The government’s new permitted development rights (PDR) have opened up a swathe of potential opportunities for developers to repurpose significant amounts of our failing high streets.
However, there are many rules for property professionals to fathom and new limitations may affect the scope for change of use. For example, buildings must be under 1,500 sq m (16,145 sq ft), meaning that larger office and retail spaces will still be subject to the usual planning process, including Section 106 requirements.
In addition, buildings must have been vacant for three months prior to application, which not only creates income and empty rates tax considerations, but makes it increasingly difficult to plan ahead, and some London boroughs have tried to wrestle back local planning control by issuing Article 4 directions.
The approval process, whether planning permission is required or not, is highly unpredictable, making funding a project even more challenging.
Since the new rules came in, many of our clients are in situations where they no longer have the right to permitted development and therefore need funding over a longer-term and for an unconsented site.

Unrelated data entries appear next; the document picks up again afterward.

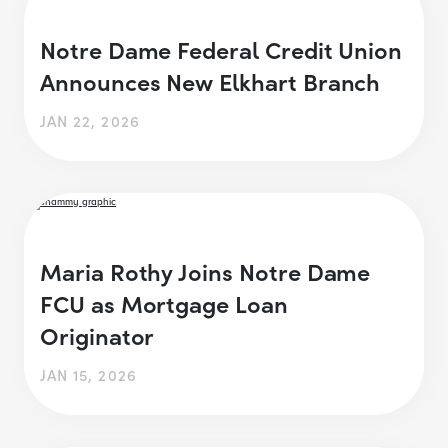
Notre Dame Federal Credit Union
Announces New Elkhart Branch
JAN 22, 2026
Maria Rothy Joins Notre Dame
FCU as Mortgage Loan
Originator
JAN 15, 2026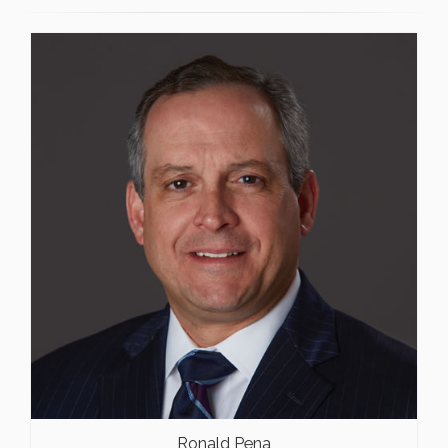
Ronald Pena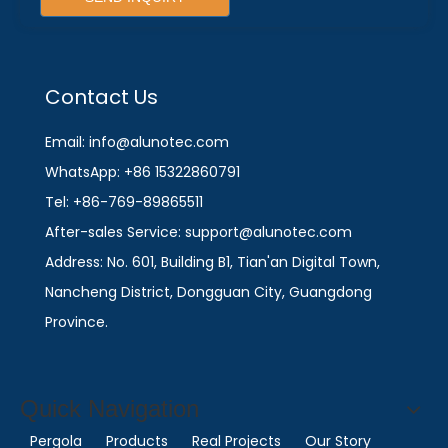
Contact Us
Email: info@alunotec.com
WhatsApp: +86 15322860791
Tel: +86-769-89865511
After-sales Service: support@alunotec.com
Address: No. 601, Building B1, Tian'an Digital Town,
Nancheng District, Dongguan City, Guangdong
Province.
Quick Navigation
Pergola
Products
Real Projects
Our Story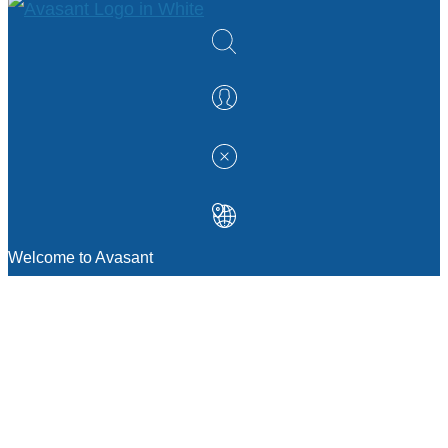
Welcome to Avasant
MANAGEMENT CONSULTING
Strategic Sourcing Consulting
IT & Digital Transformation Consulting
Services
Business & Process Transformation
Consulting Services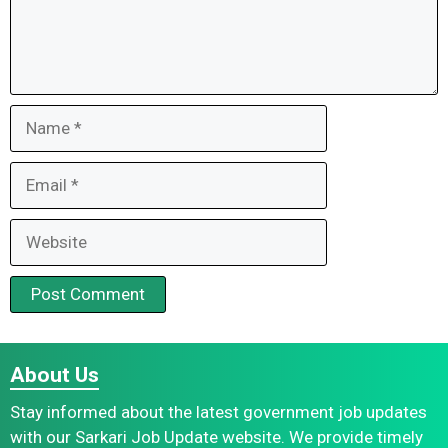
Name
Email
Website
About Us
Stay informed about the latest government job updates
with our Sarkari Job Update website. We provide timely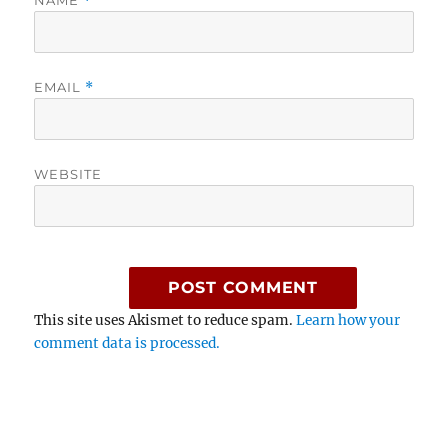
NAME
*
EMAIL
*
WEBSITE
This site uses Akismet to reduce spam.
Learn how your
comment data is processed.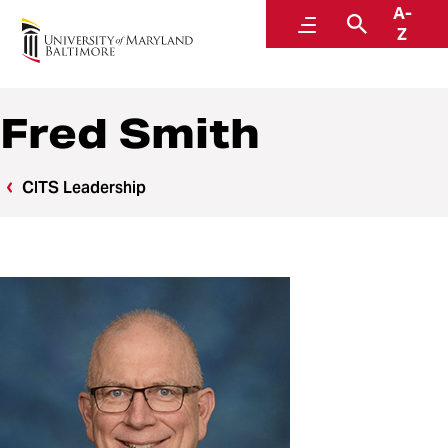
A-
Center for Information Technology Services
Menu
Search
Z
Fred Smith
CITS Leadership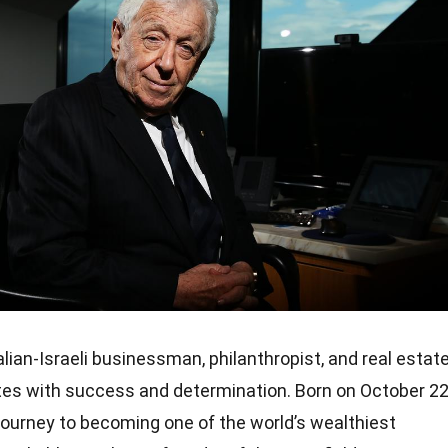
ian-Israeli businessman, philanthropist, and real estat
es with success and determination. Born on October 22
journey to becoming one of the world’s wealthiest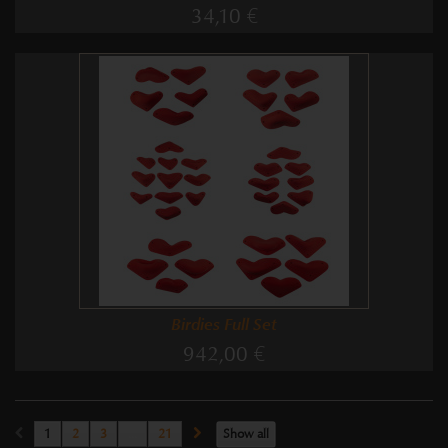
34,10 €
Birdies Full Set
942,00 €
1
2
3
...
21
Show all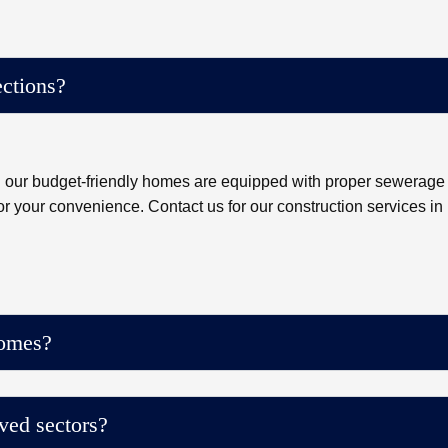
ctions?
ll our budget-friendly homes are equipped with proper sewerage
or your convenience. Contact us for our construction services in
homes?
ved sectors?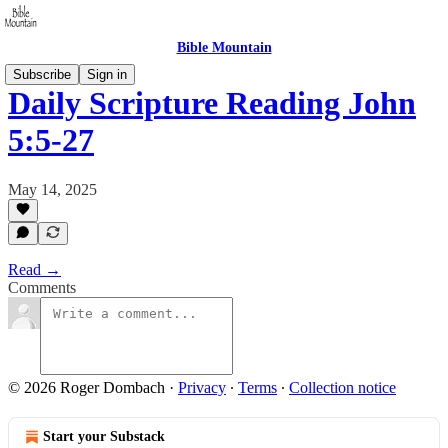
Bible Mountain
Subscribe
Sign in
Daily Scripture Reading John
5:5-27
May 14, 2025
Read →
Comments
© 2026 Roger Dombach
·
Privacy
∙
Terms
∙
Collection notice
Start your Substack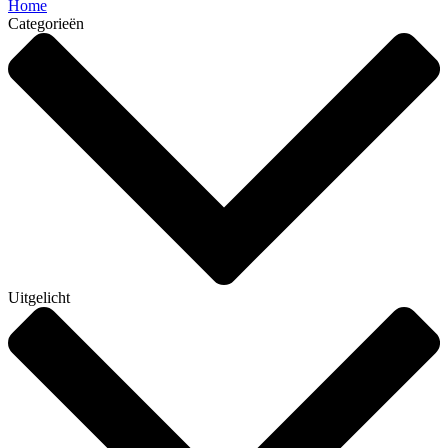
Home
Categorieën
Uitgelicht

Given the natural diversity of property loans and risk factors such as uncertain exit dates and values, traditional lenders do not lend against sites without planning permission, making this very much the domain of a specialist lender able to evaluate key factors to underpin the loan, such as the site location, likelihood of consent, any potential build or conversion difficulties and making sure there’s a solid exit strategy with fall-back scenarios.
We have lent £65m since our inception last spring and the majority of these loans have been transactions for schemes without planning consent.
The new rules offer significant scope for creativity, breathing new life into high streets and meeting housing needs. Flexible and specialist financiers are another crucial part of the process.